* Casper Hornstrup chorns@users.sourceforge.net [2004-02-15 17:16:50 +0100]:
Same reason many companies don't bother to support Linux. Linux kernel-mode APIs change very often and Linux APIs are usually not backwards compatible.
Well, that's one reason where it gets its performance and flexibility from.
BTW: the APIs for things which are interesting for hardware vendors dont change very much (normally in one major release, the things stay the same - and they dont change in less than a year) Binary interfaces may change several times, but it just takes a recompile to make it work. At least you have to ship two builds, one for smp + no-smp. Also different builds for several architectures are required.
So you want to set up a buildfarm for those different targets. Once we have one, it doesnt really matter if we have distinctions between kernel versions.

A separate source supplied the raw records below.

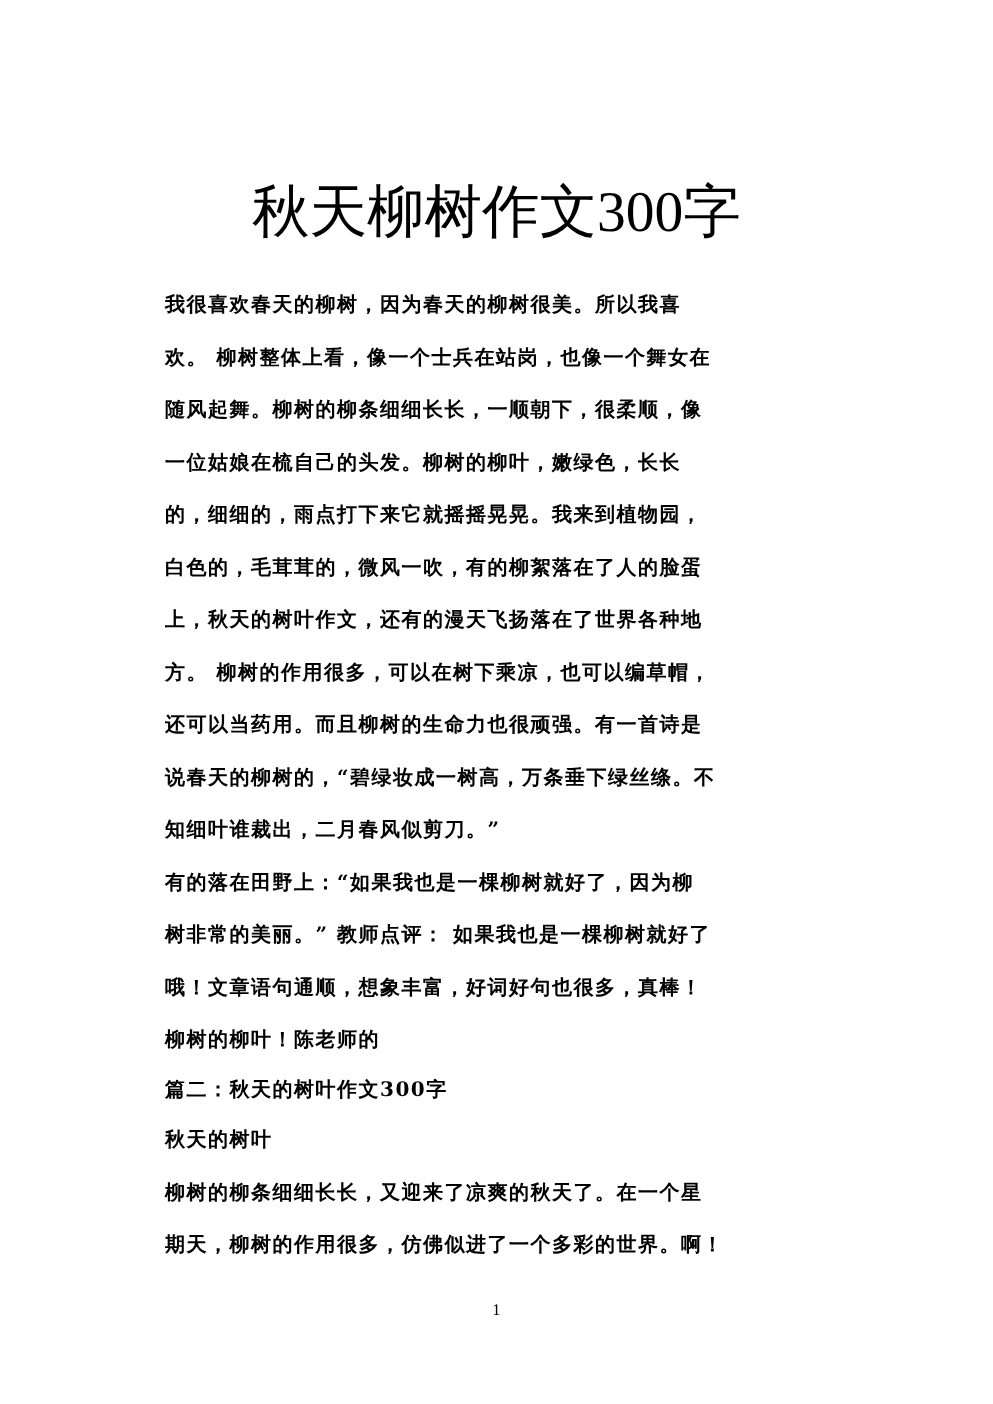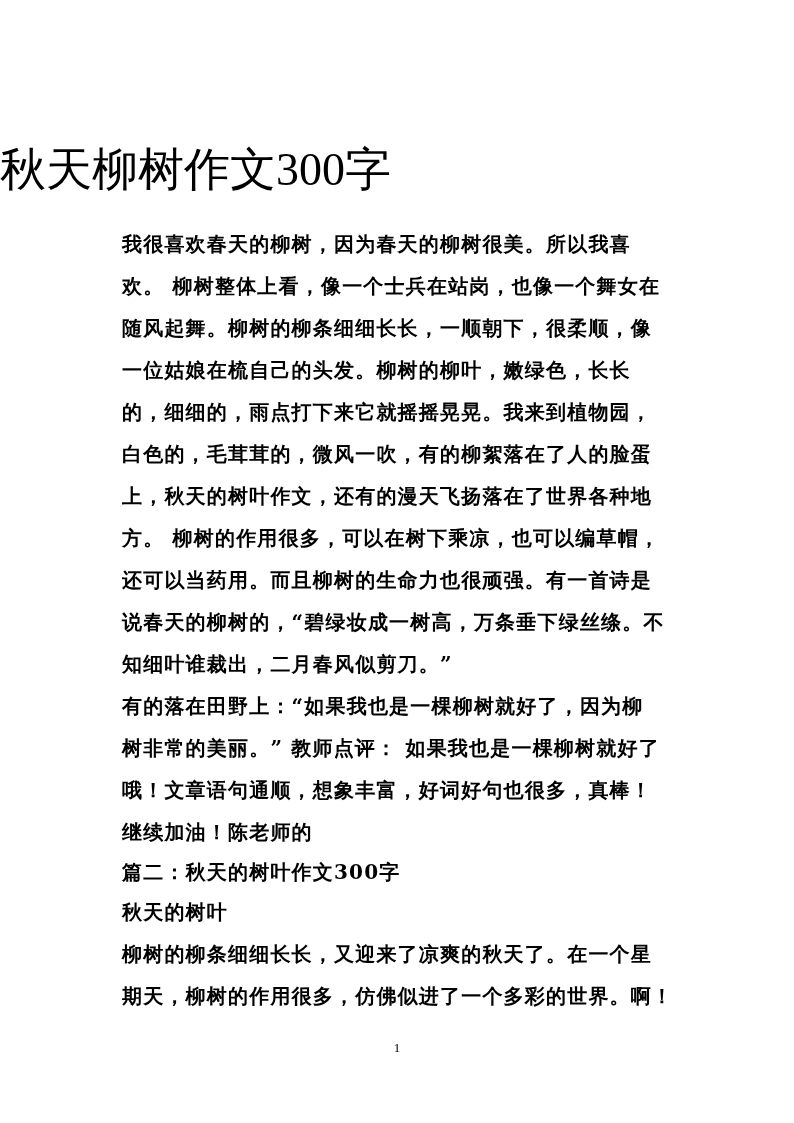--- a/index.html
+++ b/index.html
@@ -9,7 +9,7 @@
     }
     .title {
       position: absolute; left: 0; top: 138px; width: 794px;
-      font-size: 46px; line-height: 64px;
+      text-align: center; font-size: 46px; line-height: 64px;
       font-family: "Liberation Serif", "DejaVu Serif", serif;
     }
     .line {

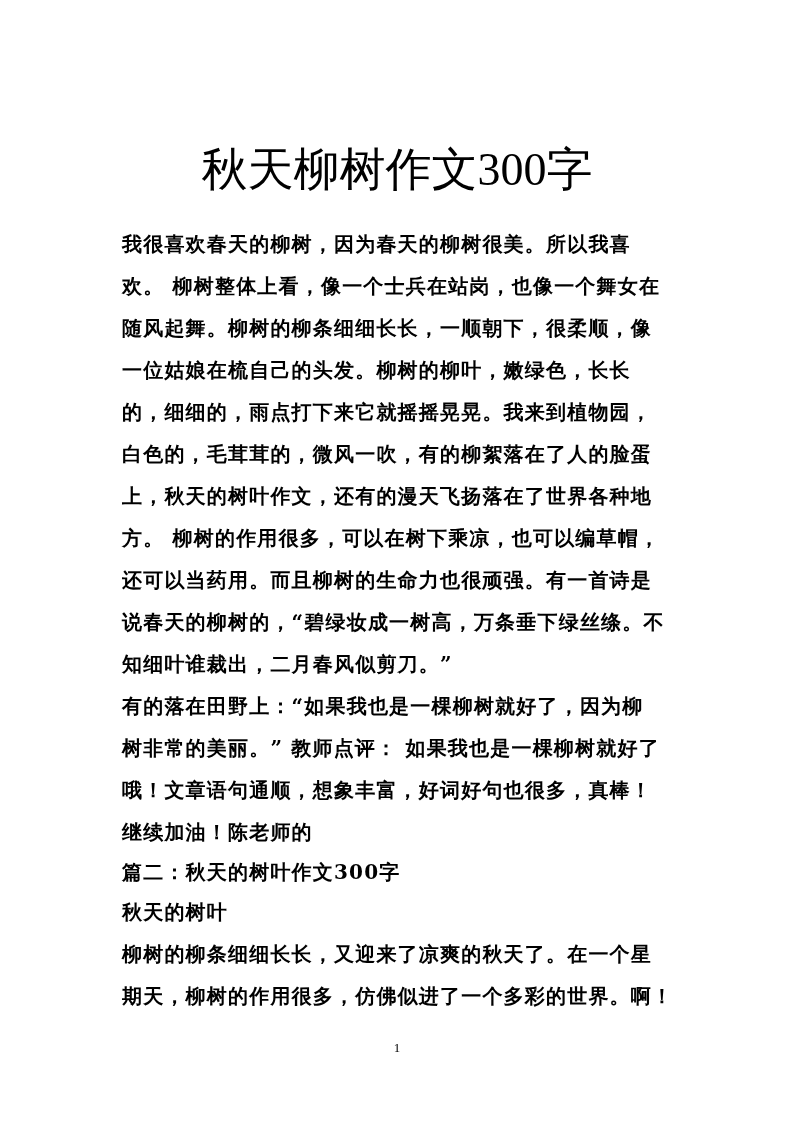--- a/index.html
+++ b/index.html
@@ -13,7 +13,7 @@
       font-family: "Liberation Serif", "DejaVu Serif", serif;
     }
     .line {
-      position: absolute; left: 122px; font-size: 20px; line-height: 28px;
+      position: absolute; left: 132px; font-size: 16px; line-height: 28px;
       white-space: nowrap; letter-spacing: 1.2px; font-weight: bold;
     }
     .pagenum {

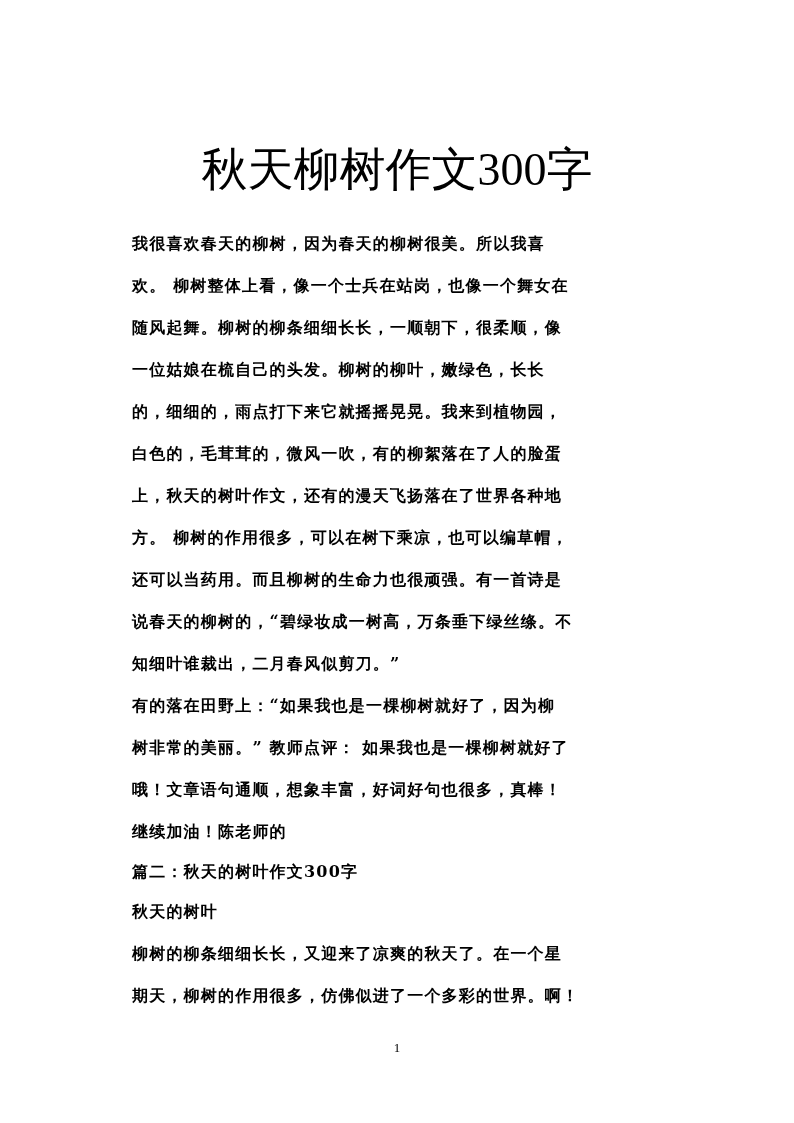--- a/index.html
+++ b/index.html
@@ -42,7 +42,7 @@
   <div class="line" style="top:692px">      有的落在田野上：“如果我也是一棵柳树就好了，因为柳</div>
   <div class="line" style="top:734px">树非常的美丽。”    教师点评：      如果我也是一棵柳树就好了</div>
   <div class="line" style="top:776px">哦！文章语句通顺，想象丰富，好词好句也很多，真棒！</div>
-  <div class="line" style="top:818px">继续加油！陈老师的</div>
+  <div class="line" style="top:818px">柳树的柳叶！陈老师的</div>
   <div class="line" style="top:858px">  篇二：秋天的树叶作文300字</div>
   <div class="line" style="top:898px">   秋天的树叶</div>
   <div class="line" style="top:940px">    柳树的柳条细细长长，又迎来了凉爽的秋天了。在一个星</div>

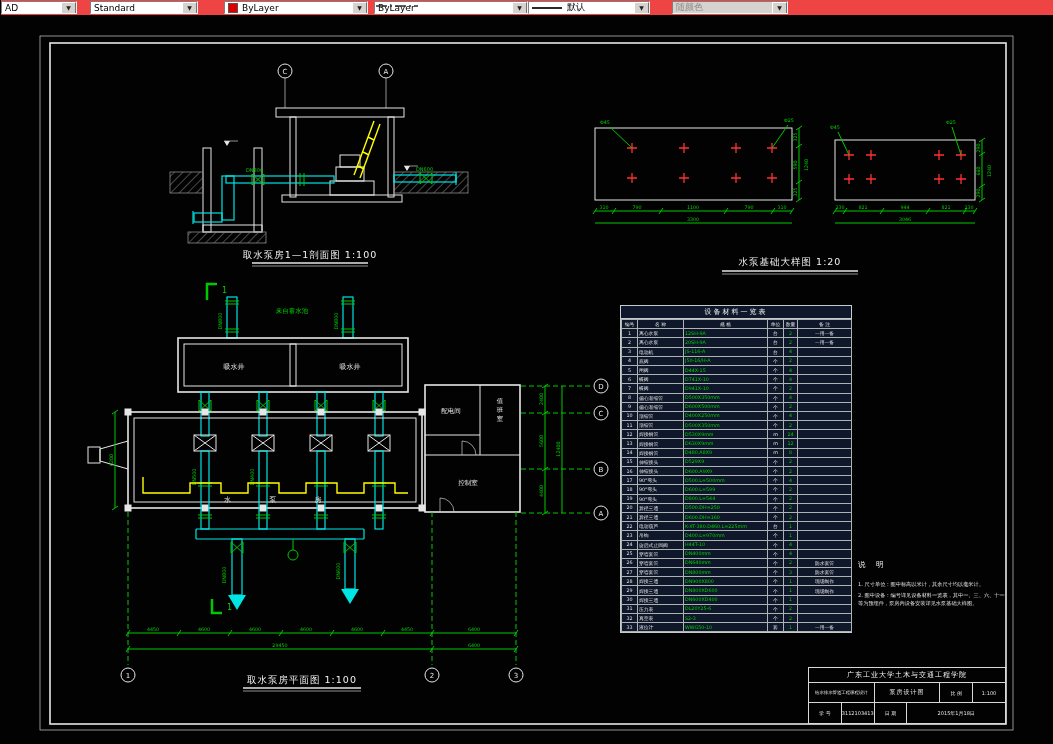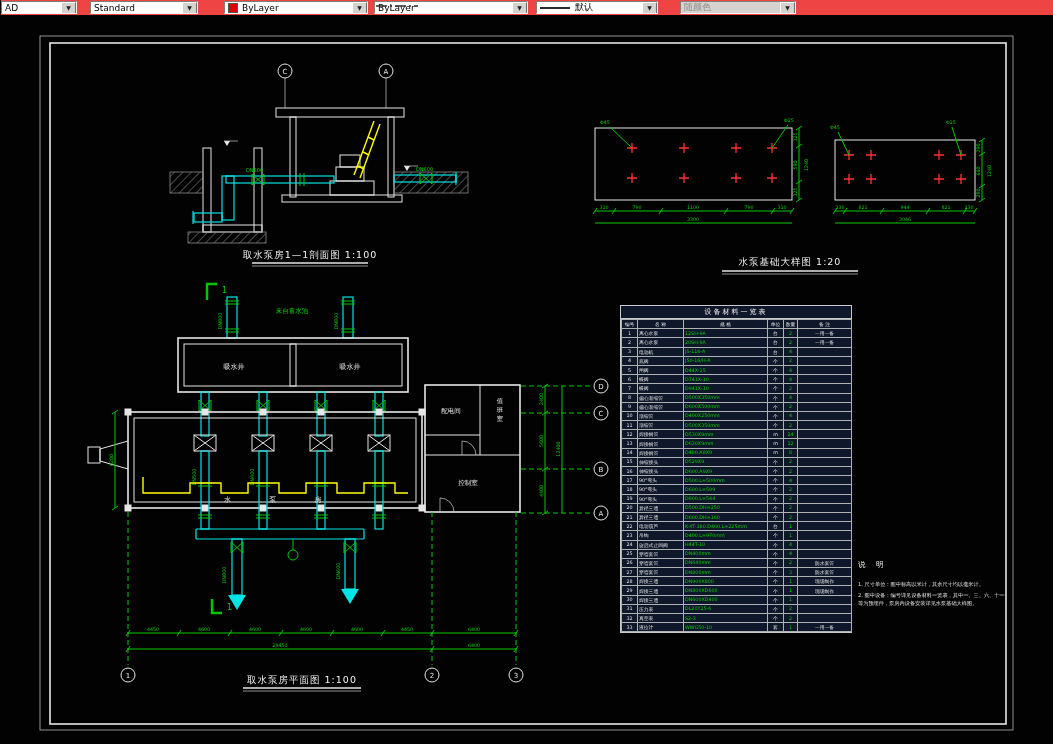--- a/index.html
+++ b/index.html
@@ -78,7 +78,7 @@
       <span>ByLayer</span>
       <span class="btn">▼</span>
     </div>
-    <div class="combo" style="width:122px;margin-left:8px;">
+    <div class="combo" style="width:122px;margin-left:0;">
       <span class="lwline"></span>
       <span>默认</span>
       <span class="btn">▼</span>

And if you really _need_ binary compatibility, its possible to plug in an ABI-adaptor, which allows running third-party binary modules. This of course, takes away all these optimizations for those modules, but they're working.
So it doesnt need to develop a new kernel just to have a consitent driver ABI.
<snip>
So, if you want to support two Linux distributions which are compiled with different compilers, then you need to distribute two binaries of your driver. If you want to support SMP configuration (in addition to UP configuration), you need to distribute two additional binaries.
What's the problem ? Some hardware vendors are already doing it.
If you really, really want one binary module (i.e. you feel you cannot publish sourcecode due some contracts) you can write a very small wrapper which loads the real binary driver. This wrapper will be opensource and built against the current kernel.
Have a look at nvidia's binary drivers. They went this way.